Ask for people who've experienced the "white crusts" to participate. Ask questions like: Was this animal raised in captivity? Define your water source: distilled, tap, spring, purified, tap, filtered at the tap....stuff like that. Maybe we could work up a picture of what comes together to cause this.
 
I am not going to get into this discussion again. For those interested you can search for the very long thread involving multiple scientific articles and much discussion on this subject. I will only say this: to have a scientifically sound opinion you can only make claims over what has been proven by multiple people with repeatable factual evidence. You cannot make claims to something that has not been studied. Yes there are lots of mysteries still, but we can't just ignore what has been discovered to propose what could be happening elsewhere. I can't say what may or may not be happening if no one has even looked at it, I can only say what has been shown to be true. And what has been proven true is that the reptile species with salt glands that have been studied (multiple species, multiple environments, multiple authors) have only been found to excrete sodium and potassium in any substantial quantity and only trace amounts of calcium.

More studies are needed to make any factual claims about anything else at this point. Otherwise it's purely just speculation.
 
The hard, cold, unpleasant to some, fact is that no one has ever bothered to see if an animal raised with daily calcium salt supplements would adapt to express that salt.

And yet you claim this not studied phenomenon is occurring. Speculation, pure and simple.

Exactly. Thank you. Well said.

I agree. The irony ;)

Also, Dr. Hazard is not the leading researcher of her field. She has not published much. There are more reputable researchers also looking at this topic.
 
And yet you claim this not studied phenomenon is occurring. Speculation, pure and simple.

You claim that it's not calcium when that study has not been made...who's speculating?

Also, Dr. Hazard is not the leading researcher of her field. She has not published much. There are more reputable researchers also looking at this topic.

Can you post links to articles we can read that support that? As you used Dr. Hazard twice in your FAQ, I find it odd you are denigrating her.
 
I just want to point out that just because the user is using an RO system does not mean the user HAS, in fact, clean water.
 
You claim that it's not calcium when that study has not been made...who's speculating?

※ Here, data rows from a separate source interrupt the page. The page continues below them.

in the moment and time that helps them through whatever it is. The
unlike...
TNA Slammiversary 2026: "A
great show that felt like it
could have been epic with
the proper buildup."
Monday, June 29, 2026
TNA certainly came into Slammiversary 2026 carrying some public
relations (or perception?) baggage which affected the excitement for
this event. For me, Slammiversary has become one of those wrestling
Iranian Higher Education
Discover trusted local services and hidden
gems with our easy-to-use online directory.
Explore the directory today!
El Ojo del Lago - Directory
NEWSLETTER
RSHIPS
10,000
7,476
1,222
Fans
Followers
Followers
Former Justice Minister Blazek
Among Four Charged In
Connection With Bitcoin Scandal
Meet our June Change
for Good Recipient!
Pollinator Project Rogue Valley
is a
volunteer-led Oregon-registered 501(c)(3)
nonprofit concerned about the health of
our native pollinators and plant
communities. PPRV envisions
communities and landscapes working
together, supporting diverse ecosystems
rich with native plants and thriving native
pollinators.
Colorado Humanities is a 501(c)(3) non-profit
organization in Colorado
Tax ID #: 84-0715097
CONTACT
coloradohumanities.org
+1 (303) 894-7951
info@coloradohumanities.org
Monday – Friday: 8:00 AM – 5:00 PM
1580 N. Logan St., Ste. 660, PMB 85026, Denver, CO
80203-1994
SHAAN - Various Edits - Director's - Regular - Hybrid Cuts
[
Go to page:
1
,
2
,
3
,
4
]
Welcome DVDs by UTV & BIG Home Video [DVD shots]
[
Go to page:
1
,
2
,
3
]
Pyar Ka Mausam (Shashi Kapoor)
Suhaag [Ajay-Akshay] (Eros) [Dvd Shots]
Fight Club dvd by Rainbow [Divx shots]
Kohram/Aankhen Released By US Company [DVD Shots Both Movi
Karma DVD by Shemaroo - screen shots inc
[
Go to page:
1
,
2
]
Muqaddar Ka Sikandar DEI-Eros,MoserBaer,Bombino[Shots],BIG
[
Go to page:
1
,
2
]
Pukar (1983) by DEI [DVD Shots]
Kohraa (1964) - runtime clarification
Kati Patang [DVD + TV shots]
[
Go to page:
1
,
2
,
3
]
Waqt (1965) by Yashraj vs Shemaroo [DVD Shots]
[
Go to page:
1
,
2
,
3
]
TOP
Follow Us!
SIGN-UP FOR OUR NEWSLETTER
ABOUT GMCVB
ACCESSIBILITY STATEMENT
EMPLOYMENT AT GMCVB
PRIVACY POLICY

Chameleons have not been studied specifically, true. But you have tons of papers on the reptile nasal salt glands that say that it is not primarily calcium. Not ever, not even close. It is always potassium or sodium with just tiny traces of calcium. You can't just ignore that. You have only that to extrapolate from. That's how science works. You can only apply that which is known. And you have even less proof something else could be happening since it hasn't been studied and what you're suggesting goes against everything that's known to be true. If you ignore it and make up your own logic then you're just making stuff up.

Can you post links to articles we can read that support that? As you used Dr. Hazard twice in your FAQ, I find it odd you are denigrating her.

I gave you like 7, go back to that thread and read them. And I didn't discredit her work, just said that you're using her one paper as your single and solitary proof that something else could happen, which I think is a gross misunderstanding of her intent btw. Did she ever respond to your emails asking what she actually meant by that? She talks about cations and anions. Well potassium and sodium cations and chloride is an anion, and those are the three that vary according to dozens of papers looking specifically at this. Not just any ion in the world. None of the other papers I've read echo your theory in the slightest, and they have been studying it longer. That is what I meant by that statement. Also should it matter, I would have removed her article from the FAQ the first time we had this discussion but it's been too long to edit that post (I think you're more than aware of that). It was removed in my blog version. Booya.

I just found that my library has an entire book on this: "Salt Glands in Birds and Reptiles" by Peaker and Linzell combining research that's been done since the 60's. Let me do a little reading and get back to you.